What makes the return of measles so dangerous and disheartening?
It was declared eradicated, but more than 80 cases of measles in California – most occurring in children whose parents declined vaccination – mean we must redouble our efforts to vaccinate.
Here’s the latest update on the outbreak, and what you can do to protect your children and yourself.
By David Martin, President and CEO of VeinInnovations
The vaccine debate invites vitriol on both sides. The root of this intense ire is fear; fear of chemicals, of autism, of lessened herd immunity, of deadly diseases we once considered eradicated.
Measles was declared eradicated in the United States in 2000. (Elimination of a disease is defined by the absence of continuous disease transmission for one year or more in a specific geographical area.)
Measles Fast Facts
- •Measles can only survive in a human host. It is one of the most contagious diseases on earth. An infected person can spread the virus by coughing or sneezing. The virus can live for up to two hours in the airspace or on a surface where an infected person coughed or sneezed.
- •In 2004, there were only 34 cases of measles in the United States. In 2014 there were 644 cases in 27 states (with 23 total outbreaks.) It was the largest number of cases since 2000.
- •The measles, mumps and rubella vaccine was falsely linked to autism in 2008.
- •Measles is a leading cause of death among young children. In 2013, there were 145,700 global measles deaths. That’s 400 deaths a day, or 16 deaths an hour.
- •Global vaccination rates are rising. In 2013, 84 percent of children received one dose of the measles vaccine by age one.

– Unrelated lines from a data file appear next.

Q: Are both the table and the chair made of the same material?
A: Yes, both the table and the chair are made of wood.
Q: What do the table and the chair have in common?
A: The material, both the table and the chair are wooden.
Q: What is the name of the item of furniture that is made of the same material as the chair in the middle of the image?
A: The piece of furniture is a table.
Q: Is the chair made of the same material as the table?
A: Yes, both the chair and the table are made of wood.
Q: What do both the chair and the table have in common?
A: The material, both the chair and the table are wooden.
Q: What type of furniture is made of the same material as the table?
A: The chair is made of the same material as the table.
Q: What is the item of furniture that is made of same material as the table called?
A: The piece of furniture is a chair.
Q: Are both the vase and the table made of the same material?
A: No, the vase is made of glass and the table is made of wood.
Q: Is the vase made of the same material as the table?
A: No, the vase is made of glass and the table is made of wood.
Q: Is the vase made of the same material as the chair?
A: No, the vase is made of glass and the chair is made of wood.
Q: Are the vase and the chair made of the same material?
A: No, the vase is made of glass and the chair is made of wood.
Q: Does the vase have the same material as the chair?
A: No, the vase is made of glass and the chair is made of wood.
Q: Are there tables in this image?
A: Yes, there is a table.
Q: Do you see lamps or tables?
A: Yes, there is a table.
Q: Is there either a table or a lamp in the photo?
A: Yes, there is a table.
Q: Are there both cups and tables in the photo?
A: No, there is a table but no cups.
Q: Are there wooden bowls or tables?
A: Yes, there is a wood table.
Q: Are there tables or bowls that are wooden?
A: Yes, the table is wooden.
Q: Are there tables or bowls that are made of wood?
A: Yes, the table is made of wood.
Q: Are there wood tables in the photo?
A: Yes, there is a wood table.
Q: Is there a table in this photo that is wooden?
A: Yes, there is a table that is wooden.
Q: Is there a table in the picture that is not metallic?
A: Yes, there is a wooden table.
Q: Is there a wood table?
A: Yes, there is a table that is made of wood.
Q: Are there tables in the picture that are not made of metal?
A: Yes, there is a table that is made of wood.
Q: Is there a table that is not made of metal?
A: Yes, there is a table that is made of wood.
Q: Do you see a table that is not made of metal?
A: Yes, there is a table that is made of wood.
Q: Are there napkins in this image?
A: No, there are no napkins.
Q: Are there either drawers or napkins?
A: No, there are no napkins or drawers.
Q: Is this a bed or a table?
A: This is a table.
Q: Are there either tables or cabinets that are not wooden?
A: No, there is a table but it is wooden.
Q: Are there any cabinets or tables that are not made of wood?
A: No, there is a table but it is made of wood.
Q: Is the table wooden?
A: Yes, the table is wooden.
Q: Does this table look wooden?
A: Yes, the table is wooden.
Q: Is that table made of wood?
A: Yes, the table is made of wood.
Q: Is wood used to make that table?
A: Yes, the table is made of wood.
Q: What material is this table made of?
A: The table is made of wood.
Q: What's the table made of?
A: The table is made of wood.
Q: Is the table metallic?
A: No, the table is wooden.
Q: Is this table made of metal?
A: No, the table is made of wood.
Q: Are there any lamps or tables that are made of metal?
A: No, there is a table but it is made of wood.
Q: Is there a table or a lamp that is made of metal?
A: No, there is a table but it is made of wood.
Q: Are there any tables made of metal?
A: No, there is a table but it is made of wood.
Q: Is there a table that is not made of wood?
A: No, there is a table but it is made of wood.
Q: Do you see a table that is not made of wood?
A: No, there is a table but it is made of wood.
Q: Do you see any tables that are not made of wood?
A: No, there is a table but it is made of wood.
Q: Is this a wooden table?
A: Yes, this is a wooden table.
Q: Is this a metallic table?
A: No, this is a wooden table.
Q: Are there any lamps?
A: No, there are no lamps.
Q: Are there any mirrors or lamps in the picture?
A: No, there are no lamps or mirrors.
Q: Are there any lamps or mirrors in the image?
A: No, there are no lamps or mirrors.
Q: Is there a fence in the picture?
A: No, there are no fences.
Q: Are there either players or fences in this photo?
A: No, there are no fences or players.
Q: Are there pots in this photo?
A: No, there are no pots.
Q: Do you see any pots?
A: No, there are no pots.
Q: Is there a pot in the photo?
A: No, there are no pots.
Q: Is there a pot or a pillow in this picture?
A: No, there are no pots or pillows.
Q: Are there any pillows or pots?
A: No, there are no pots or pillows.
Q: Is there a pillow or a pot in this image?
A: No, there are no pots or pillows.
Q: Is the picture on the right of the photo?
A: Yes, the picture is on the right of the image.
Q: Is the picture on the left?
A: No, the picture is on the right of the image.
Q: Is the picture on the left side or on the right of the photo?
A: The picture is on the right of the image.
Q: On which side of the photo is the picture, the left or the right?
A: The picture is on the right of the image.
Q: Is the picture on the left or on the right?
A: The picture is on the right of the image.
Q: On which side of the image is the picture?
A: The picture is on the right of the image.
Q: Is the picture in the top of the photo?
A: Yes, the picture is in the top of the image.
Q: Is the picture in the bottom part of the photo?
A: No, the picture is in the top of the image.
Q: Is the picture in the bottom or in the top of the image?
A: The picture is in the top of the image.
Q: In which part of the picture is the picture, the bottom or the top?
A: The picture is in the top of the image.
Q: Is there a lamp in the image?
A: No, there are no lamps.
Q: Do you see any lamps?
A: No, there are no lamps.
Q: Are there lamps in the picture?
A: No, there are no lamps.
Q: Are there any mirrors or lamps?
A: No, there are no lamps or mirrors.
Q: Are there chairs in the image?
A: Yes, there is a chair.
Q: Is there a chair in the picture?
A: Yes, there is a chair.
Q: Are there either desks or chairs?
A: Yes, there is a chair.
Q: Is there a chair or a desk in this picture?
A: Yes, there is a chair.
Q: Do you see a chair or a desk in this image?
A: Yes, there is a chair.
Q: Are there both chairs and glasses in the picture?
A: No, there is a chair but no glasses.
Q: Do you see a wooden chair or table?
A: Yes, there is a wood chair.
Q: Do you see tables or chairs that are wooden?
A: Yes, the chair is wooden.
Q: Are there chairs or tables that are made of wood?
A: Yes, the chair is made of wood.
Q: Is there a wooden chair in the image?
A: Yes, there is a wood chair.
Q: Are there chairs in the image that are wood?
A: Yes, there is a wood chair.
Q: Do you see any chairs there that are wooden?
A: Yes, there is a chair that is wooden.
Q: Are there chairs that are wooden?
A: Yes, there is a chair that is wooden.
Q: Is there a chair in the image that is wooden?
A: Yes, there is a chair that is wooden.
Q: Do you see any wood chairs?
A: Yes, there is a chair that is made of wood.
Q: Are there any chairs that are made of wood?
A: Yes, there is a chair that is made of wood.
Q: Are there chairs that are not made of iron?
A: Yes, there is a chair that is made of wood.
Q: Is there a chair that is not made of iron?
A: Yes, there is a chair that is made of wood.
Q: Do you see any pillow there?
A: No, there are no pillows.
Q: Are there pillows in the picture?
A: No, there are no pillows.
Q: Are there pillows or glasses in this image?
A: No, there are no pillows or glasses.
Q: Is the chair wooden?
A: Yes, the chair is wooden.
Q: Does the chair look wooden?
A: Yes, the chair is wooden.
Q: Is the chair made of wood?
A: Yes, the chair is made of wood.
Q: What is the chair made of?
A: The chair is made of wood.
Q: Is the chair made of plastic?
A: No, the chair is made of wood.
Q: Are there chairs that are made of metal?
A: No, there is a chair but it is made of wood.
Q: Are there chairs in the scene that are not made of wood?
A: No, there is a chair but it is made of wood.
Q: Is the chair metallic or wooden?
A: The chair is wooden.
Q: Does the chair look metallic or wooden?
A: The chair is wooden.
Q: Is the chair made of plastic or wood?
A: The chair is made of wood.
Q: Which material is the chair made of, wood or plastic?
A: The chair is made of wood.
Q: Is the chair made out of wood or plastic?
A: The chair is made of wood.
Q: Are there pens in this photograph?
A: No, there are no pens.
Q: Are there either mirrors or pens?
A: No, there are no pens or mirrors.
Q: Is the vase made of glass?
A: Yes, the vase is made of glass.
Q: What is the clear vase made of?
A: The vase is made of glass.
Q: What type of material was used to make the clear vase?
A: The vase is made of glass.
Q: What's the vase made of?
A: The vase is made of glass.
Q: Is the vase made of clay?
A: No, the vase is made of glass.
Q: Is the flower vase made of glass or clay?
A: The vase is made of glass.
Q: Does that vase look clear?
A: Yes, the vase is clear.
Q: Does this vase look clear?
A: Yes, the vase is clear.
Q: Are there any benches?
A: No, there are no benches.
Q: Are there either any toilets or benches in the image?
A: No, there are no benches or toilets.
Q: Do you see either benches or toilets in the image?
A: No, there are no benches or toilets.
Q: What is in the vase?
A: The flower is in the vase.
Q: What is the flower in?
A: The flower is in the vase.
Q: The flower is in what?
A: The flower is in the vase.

Measles vaccinations resulted in a 75 percent drop in measles deaths from 2000 and 2013.
- •No vaccine is 100 percent effective, but the measles vaccine is close. One dose of the vaccine is 93 percent effective at preventing measles. People that get two doses of vaccines enjoy a 97 percent efficacy rate.
The current outbreak of measles is disheartening, to say the least. As of this writing, the CDC has confirmed 84 cases of measles. The majority of the cases are in California, where statistically significant groups of parents have declined to vaccinate their children. People who refuse vaccines tend to cluster, damaging herd immunity and exacerbating outbreaks.
But in some areas, at least, the anti-vaccination trend shows modest signs of reversing. In Maricopa County, Arizona, health officials reported a 50 percent rise in vaccination requests from last year. Three clinics experienced such large surges that lines formed and extra nurses had to be called in.
Globally, eradication efforts continue with success. The World Health Organization reports that the measles vaccination prevented as estimated 15.6 million deaths. In 2013, about 205 million children were vaccinated in mass vaccination campaigns across 34 countries.
But more can be done. In populations with high rates of malnutrition and insufficient health care, up to 10 percent of measles cases end in death. Unvaccinated children have the highest risk of measles and resulting complications. Ninety-five percent of deaths due to measles happen in countries with low per-capita incomes and weak health infrastructures.
The Measles and Rubella Initiative is a global partnership to stop measles and rubella. It is a collaborative effort of the WHO, UNICEF, the American Red Cross, the CDC and the United Nations Foundation. You can learn more about the M&R Initiative (and make a donation to the worthy cause!) on their website, http://www.measlesrubellainitiative.org.
Looking to find a way to help at home? The best thing you can do is get vaccinated and make sure your kids are vaccinated, too.